Although they often go their separate ways later in the evenings, they still try to eat dinner together as a family. Recently Dave said Beverly started having everyone at the table think of something they are grateful for. The goal was to help the kids acknowledge that there are good things in their lives despite the pending divorce.

“(The thing that) I keep finding myself grateful for is that my ex is not a lunatic. She’s not out to ruin me,” Dave said. “I don’t think a lot of couples could do this, and I’m grateful that we’re somewhat exceptional in this regard, that we can co-exist and be civil and occasionally nice to each other.”

But the time in limbo has taken its toll. Dave said he never would have instigated the divorce, and until recently would even have still tried to work things out. But at this point, he thinks it’s truly over.

Beverly said the situation has reinforced for her that, no matter how difficult it has been, she is making the right decision. Part of that is because, even now, they still have the same familiar arguments.

Both think about the day when they can move on.

Dave Wesner has tried to date, but the fact that he is still living with his wife has been a deal breaker for most women.

Still, he said he is looking for a lasting relationship so he feels it’s important to be honest about his situation on the dating websites he uses.

“I’ll just put that in my profile,” he said. “I figure that narrows the field to, well, nobody.”

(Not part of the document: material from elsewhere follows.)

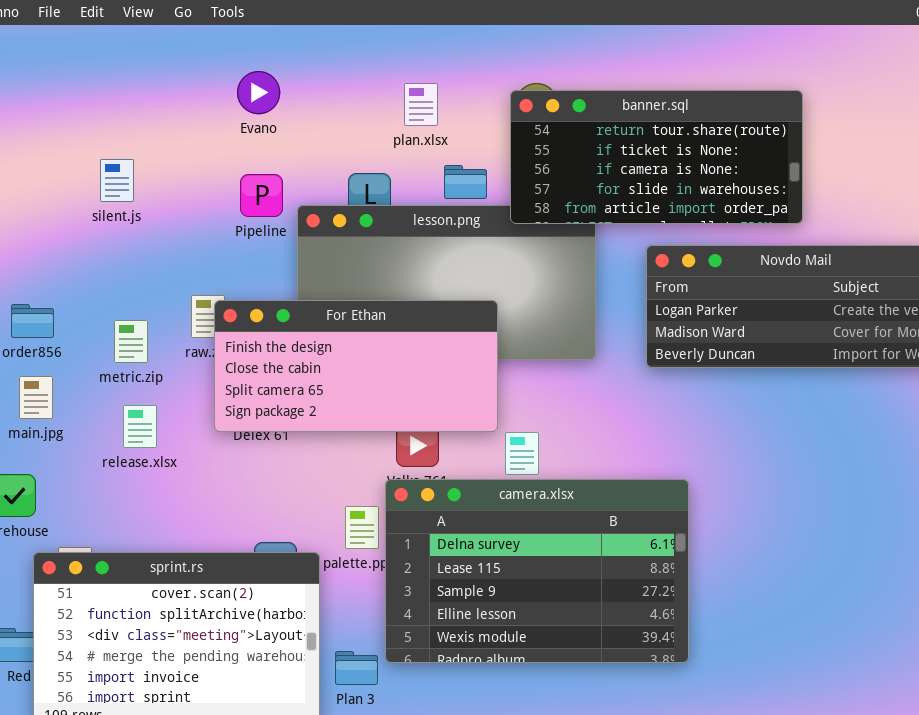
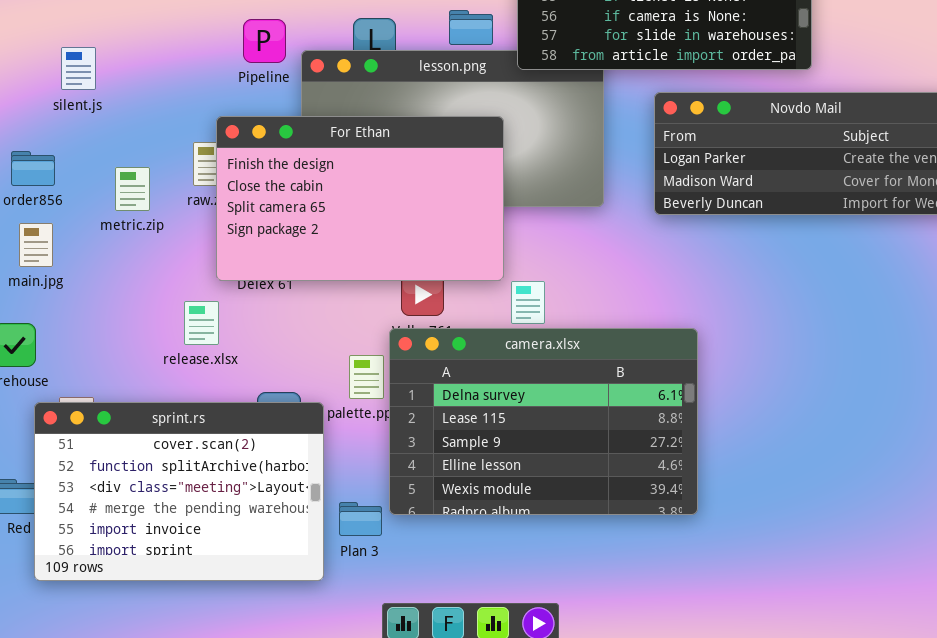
silent.js: [100,159,134,202] -> [61,47,96,90], moved
For Ethan: [214,300,498,432] -> [216,116,504,281], resized
release.xlsx: [123,405,157,448] -> [184,301,219,345], moved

Beverly said she often thinks about what it will be like when she finally gets divorced.

“I keep thinking about the day we sign the papers and what my reaction will be and I don’t know. I honestly don’t know,” she said. “But I think we’re both eager for that so we can move on, and grieve the relationship, and just actually move forward.”

‘The last couple years I’ve been kind of in limbo-land’
When Leslie and Jim Halls separated in March 2007, the two still held out hope that they might find a way to reconcile. The couple, who live in San Luis Obispo, Calif., had been married for nearly a decade and had a young daughter in addition to Leslie’s older children from a previous marriage.

At first, they went to counseling and tried other ways to make the marriage work. But after about two years, Leslie said it was apparent the marriage was over.

By then Jim, who is a car salesman, was struggling because of the disastrous impact of the recession and credit crunch on auto sales.

“Since 2009, well, it’s been a pretty tough road,” Jim said.

Both Leslie, 58, and Jim, 61, agree that the financial stress added to the couple’s existing problems.

“We were having some trouble, and not having the money certainly exacerbated the whole situation,” he said.

Leslie didn’t think it would make financial sense to get divorced while her husband was struggling financially, in part because she worried she’d have to pay alimony, so she decided to hold off on the filing.

He had moved out, and she stayed in the house she had bought after her first husband died. They separated their finances but Leslie said they continued to quibble over things like sharing expenses for their daughter, who is now 12.

Still, they didn’t actually divorce.

“The last couple of years I’ve been kind of in limbo-land,” she said.

A few months ago, Jim landed a new car sales job.

Leslie said that’s what prompted her to ask her lawyer to move forward with the divorce.

Although they are largely living separate lives, Leslie said she thinks it will still be wrenching to divorce. But in other ways, it will be a relief.

“I just can’t go on with this hanging like this. It’s brutal. I just need some closure,” she said.